(Selected passage)

Prices are on everyone’s minds these days. Brian Potter looks underneath the costs of the finished products and services that we typically track to examine the costs of the commodities that go into them…

This American Enterprise Institute chart [above], which breaks down price changes for different types of goods and services in the consumer price index, has by now become very widely known. A high-level takeaway from this chart is that labor-intensive services (education, healthcare) get more expensive in inflation-adjusted terms over time, while manufactured goods (TVs, toys, clothing) get less expensive over time.

But there are many types of goods that aren’t shown on this chart. One example is commodities: raw (or near-raw) materials mined or harvested from the earth. Commodities have many similarities with manufactured goods: they’re physical things that are produced (or extracted) using some sort of production technology (mining equipment, oil drilling equipment), and many of them will go through factory-like processing steps (oil refineries, blast furnaces). But commodities also seem distinct from manufactured goods. For one, because they’re often extracted from the earth, commodities can be subject to depletion dynamics: you run out of them at one location, and have to go find more somewhere else. In my book I talk about how iron ore used to be mined from places like Minnesota, but as the best deposits were mined out steel companies increasingly had to source their ore from overseas. And the idea of “Peak Oil” is based on the idea that society will use up the easily accessible oil, and be forced to obtain it from increasingly marginal, expensive-to-access locations.

(Some commodities, particularly agricultural commodities that can be repeatedly grown on a plot of land, don’t have the same sort of depletion dynamics, though bad farming practices can degrade a plot of land over time. Other commodities get naturally replenished over time, but can still get used up if the rate of extraction exceeds the rate of replenishment; non-farmed timber harvesting and non-farmed commercial fishing come to mind as examples.)

Going into this topic, I didn’t have a great sense of what price trends look like for commodities in general. Julian Simon famously won a 1980 bet with Paul Ehrlich that several raw materials — copper, chromium, nickel, tin, and tungsten — would be cheaper (in inflation-adjusted terms) after 10 years, not more expensive. But folks have pointed out that if the bet had been over a different 10-year window, Ehrlich would have won the bet.

To better understand how price tends to change for different commodities and raw materials, I looked at historical prices for over a hundred different commodities. Broadly, agricultural commodities tend to get cheaper over time, while fossil fuels have a slight tendency to get more expensive. Minerals (chemicals, metals, etc.) have a slight tendency towards getting cheaper, with a lot of variation — 15 minerals more than doubled in price over their respective time series. But this has shifted over the last few decades, and recently there’s been a greater tendency for commodities to rise in price…

[Potter offers a thorough– and fascinating– analysis, concluding…]

… historically commodities have generally fallen in price over time, but recently this trend has increasingly shifted towards rising prices. Natural gas and oil got cheaper until the 1950s and the 1970s, respectively, and since then have gotten more expensive. Beef and pork both got cheaper from 1970 until the 1990s, and since then have risen in price. Agricultural products were almost uniformly falling in price until around 2000, and have almost uniformly risen in price since then.

(End Selected passage)

*Complete the following*.
a: In the passage on commodity prices, which raw materials did Julian Simon bet in 1980 would be cheaper after 10 years?
b: Copy the commodity-price passage word for word from "Going into this" up to and including "won the bet.".

(Data for analysis)

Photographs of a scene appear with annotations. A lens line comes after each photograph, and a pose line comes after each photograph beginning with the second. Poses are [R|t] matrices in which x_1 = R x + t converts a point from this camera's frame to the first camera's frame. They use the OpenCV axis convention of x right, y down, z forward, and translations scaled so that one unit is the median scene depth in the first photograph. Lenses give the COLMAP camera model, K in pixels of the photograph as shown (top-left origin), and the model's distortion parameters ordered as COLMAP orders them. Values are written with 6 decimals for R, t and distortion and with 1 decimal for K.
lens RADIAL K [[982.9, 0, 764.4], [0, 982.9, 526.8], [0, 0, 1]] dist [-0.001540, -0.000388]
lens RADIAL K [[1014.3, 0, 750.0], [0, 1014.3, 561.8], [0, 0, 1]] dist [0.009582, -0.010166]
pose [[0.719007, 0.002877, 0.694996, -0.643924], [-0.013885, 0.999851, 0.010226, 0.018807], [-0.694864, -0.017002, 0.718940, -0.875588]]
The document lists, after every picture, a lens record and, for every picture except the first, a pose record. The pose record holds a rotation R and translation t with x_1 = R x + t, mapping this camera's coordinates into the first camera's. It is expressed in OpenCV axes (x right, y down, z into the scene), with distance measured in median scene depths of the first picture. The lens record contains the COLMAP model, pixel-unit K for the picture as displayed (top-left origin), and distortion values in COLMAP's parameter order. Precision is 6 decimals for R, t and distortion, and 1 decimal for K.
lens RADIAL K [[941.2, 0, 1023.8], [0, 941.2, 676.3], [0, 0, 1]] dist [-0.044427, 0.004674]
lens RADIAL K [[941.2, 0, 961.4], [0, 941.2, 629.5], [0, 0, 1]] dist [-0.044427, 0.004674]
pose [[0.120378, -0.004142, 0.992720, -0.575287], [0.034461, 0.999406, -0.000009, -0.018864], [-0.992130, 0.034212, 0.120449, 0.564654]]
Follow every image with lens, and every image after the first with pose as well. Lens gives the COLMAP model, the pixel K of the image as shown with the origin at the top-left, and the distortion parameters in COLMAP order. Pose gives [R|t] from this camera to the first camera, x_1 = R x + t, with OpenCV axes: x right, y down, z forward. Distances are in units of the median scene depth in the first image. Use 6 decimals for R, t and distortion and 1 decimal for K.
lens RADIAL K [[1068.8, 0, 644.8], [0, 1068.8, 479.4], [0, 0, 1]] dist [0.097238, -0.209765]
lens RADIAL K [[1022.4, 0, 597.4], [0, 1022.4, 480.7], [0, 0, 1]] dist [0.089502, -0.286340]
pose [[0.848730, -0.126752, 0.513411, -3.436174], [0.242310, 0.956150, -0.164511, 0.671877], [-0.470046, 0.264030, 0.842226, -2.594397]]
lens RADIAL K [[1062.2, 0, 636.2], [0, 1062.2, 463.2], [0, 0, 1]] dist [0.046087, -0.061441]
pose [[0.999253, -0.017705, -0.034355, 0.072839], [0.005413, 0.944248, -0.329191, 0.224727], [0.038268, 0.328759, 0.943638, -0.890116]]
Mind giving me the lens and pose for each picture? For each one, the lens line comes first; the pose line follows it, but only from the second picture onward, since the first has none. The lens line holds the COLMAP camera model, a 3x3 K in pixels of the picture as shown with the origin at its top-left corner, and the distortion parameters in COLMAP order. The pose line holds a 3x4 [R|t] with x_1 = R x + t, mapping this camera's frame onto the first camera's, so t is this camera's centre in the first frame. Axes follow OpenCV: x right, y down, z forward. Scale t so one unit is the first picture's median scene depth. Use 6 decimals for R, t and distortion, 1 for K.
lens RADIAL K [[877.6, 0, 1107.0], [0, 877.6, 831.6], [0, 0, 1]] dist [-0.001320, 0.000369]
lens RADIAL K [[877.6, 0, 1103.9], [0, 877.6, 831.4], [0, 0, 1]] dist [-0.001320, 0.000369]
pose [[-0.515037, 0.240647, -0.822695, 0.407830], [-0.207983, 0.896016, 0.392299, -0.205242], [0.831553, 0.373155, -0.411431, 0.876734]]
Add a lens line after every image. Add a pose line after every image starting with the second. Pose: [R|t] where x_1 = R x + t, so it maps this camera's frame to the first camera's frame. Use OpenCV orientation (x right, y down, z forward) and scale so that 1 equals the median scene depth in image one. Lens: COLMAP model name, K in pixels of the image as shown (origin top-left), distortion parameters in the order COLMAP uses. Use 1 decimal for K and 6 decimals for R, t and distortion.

(End Data for analysis)

*Exercise solutions*.
a: Copper, chromium, nickel, tin, and tungsten.

b:
Going into this topic, I didn’t have a great sense of what price trends look like for commodities in general. Julian Simon famously won a 1980 bet with Paul Ehrlich that several raw materials — copper, chromium, nickel, tin, and tungsten — would be cheaper (in inflation-adjusted terms) after 10 years, not more expensive. But folks have pointed out that if the bet had been over a different 10-year window, Ehrlich would have won the bet.